The NUJP-Cebu added: “We extend our sincerest condolences to the Cortes family and join them in their time of grief. Attacks against journalists and media workers continue to rise and are being normalized simply for fulfilling our duties as watchdogs of society.”
Still no witnesses
“We further condemn the culture of impunity that emboldens these perpetrators to commit these crimes. We resist all threats and attempts to silence the media, to gag the Fourth Estate from bringing truth to power. We recognize that forwarding truth only emboldens more of these senseless killings,” it added.
Cortes’ wife, Kit, who works for another radio station, immediately went to the hospital after learning about the attack. She declined to issue a statement other than that saying the police were considering the killing to be related to her husband’s work.
According to Councilor Dave Tumulak, he met Cortes at the radio station in Barangay Mambaling, Cebu City, since his program comes after that of Cortes. He even invited Cortes for breakfast in a nearby eatery but the broadcaster declined because he wanted to go home for his wife’s birthday.
Alaras admitted that the police had yet to have a lead on the shooter as “we do not have any witnesses for now. Not even the victim’s companion saw where the gunman stood.”
Investigators were checking videos of closed-circuit televisions near the crime scene, and also entertained the possibility that a sniper shot Cortes.
Counting 223 cases of attacks and threats against members of the media since 2016, CCPC raised concerns that another murder had been added to the list—and would likely remain unsolved.
“If a media worker’s life could be easily snuffed out, violence could replace democracy’s regular means of discourse. The Cortes murder appears to be work-related but even if it were not, it was still a disruption of Cebu’s peace and order, a desecration of community values should it go unpunished,” the group said.
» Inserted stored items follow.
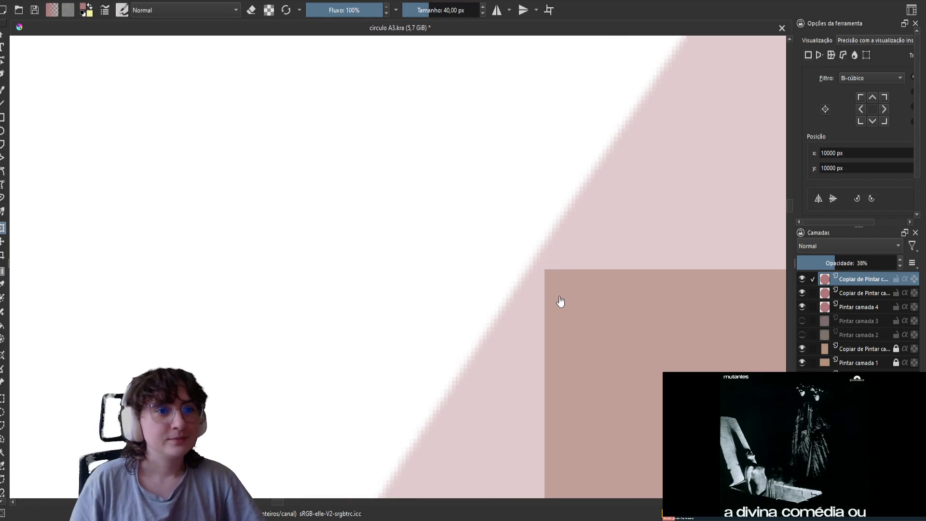
pyautogui.scroll(-2, 738, 184)
pyautogui.scroll(-2, 519, 207)
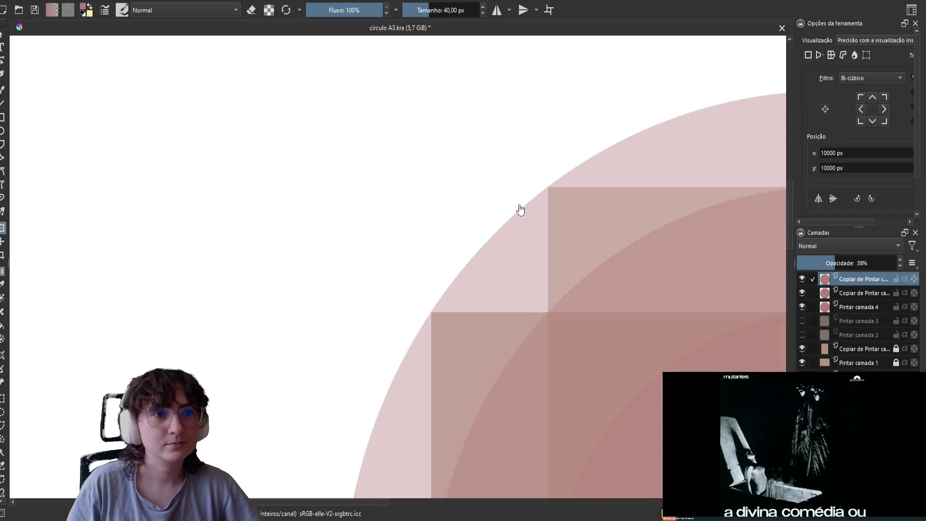
pyautogui.scroll(3, 498, 268)
pyautogui.scroll(-4, 498, 268)
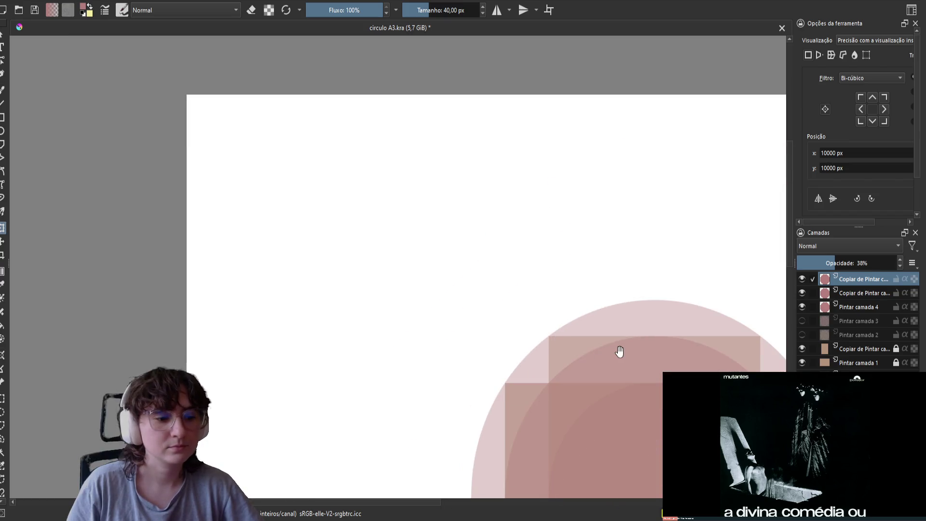
pyautogui.scroll(1, 618, 351)
# Shift the top circle copy slightly right and down, enlarge it toward the top-left, and apply.
pyautogui.press('ctrl+t')
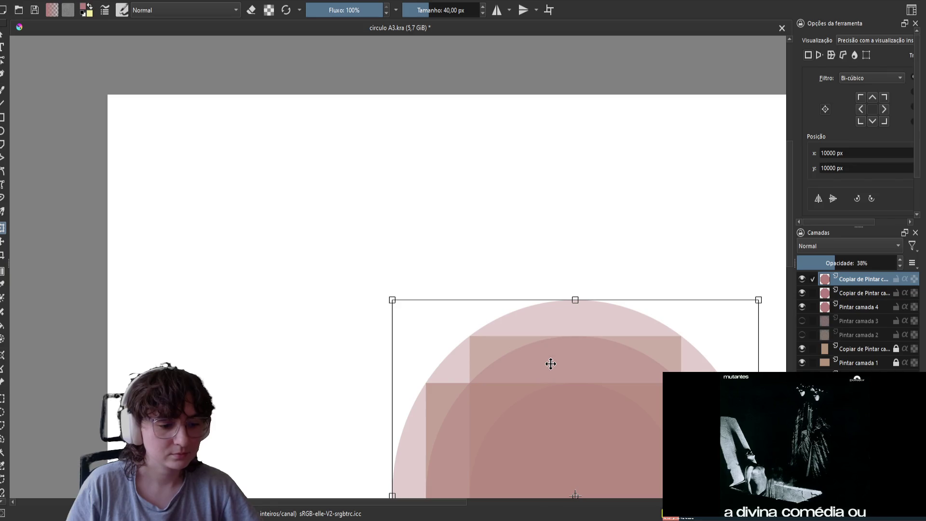
pyautogui.scroll(4, 557, 348)
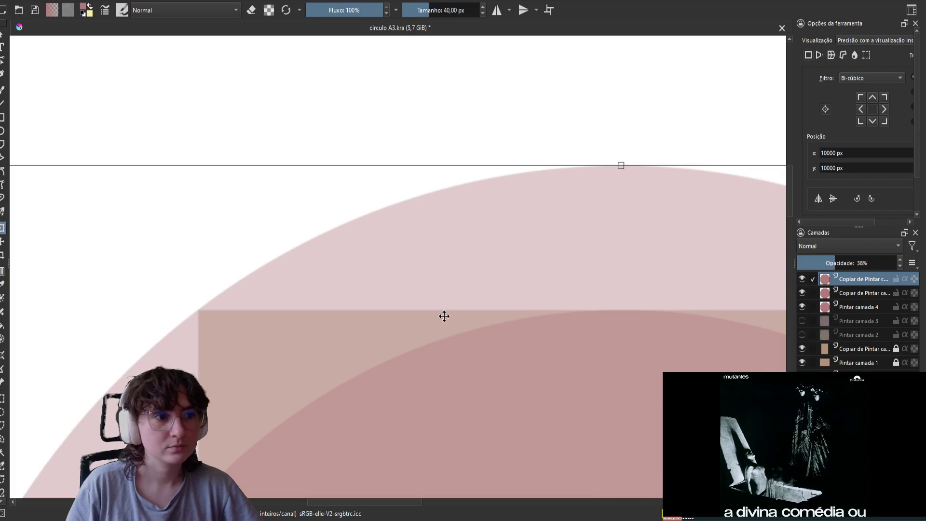
pyautogui.moveTo(255, 326); pyautogui.dragTo(575, 342)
Cortes’ killing brought to 20 the work-related attacks against media under the Duterte administration, based on Inquirer news reports and lists from the NUJP and the Center for Media Freedom and Responsibility (CMFR).
2 victims in a week
Other media practitioners murdered from July 2016 to July 2021 include Apolinario Suan Jr., Larry Que, Mario Cantaoi, Marlon Muyco, Joaquin Briones, Rudy Alicaway, Leodoro Diaz, Christopher Lozada, Edmund Sestoso, Carlos Matas, Dennis Denora, Joey Llana, Gabby Alboro, Eduardo Dizon, Dindo Generoso, Cornelio Pepino, Jobert Bercasio, Virgilio Maganes, and Ronnie Villamor.Two journalists were killed within a week. Radio commentator and local newspaper writer Maganes was killed on Nov. 10 last year by motorcycle-riding gunmen in Pangasinan. A few days later, freelance journalist Villamor was gunned down by soldiers in Masbate in an “encounter” on Nov. 14.
In September 2020, Bercasio, an online news and commentary program handler was shot dead while he was driving his motorcycle in a subdivision in Barangay Cabid-an, Sorsogon.Radio reporter Pepino, or “Rex Cornelio,” was shot dead in Dumaguete in May 2020 while riding a motorcycle on his way home from work.
In December 2018, radio blocktimer Alboro was on his way home in Guihulngan City, when he was killed by two men on a motorcycle in La Libertad town, Negros Oriental.
In July 2018, Llana, a radio broadcaster for dwZR in Legazpi City, was leaving his home in Daraga town in Albay province when he was shot dead by unknown assassins
As of April 30, the CMFR has recorded at least 223 attacks and threats to journalists nationwide in the past four years. It said 19 of them were killed and the others faced various forms of harassment, including intimidation, libel threat, physical assault, arrest and being barred from coverage.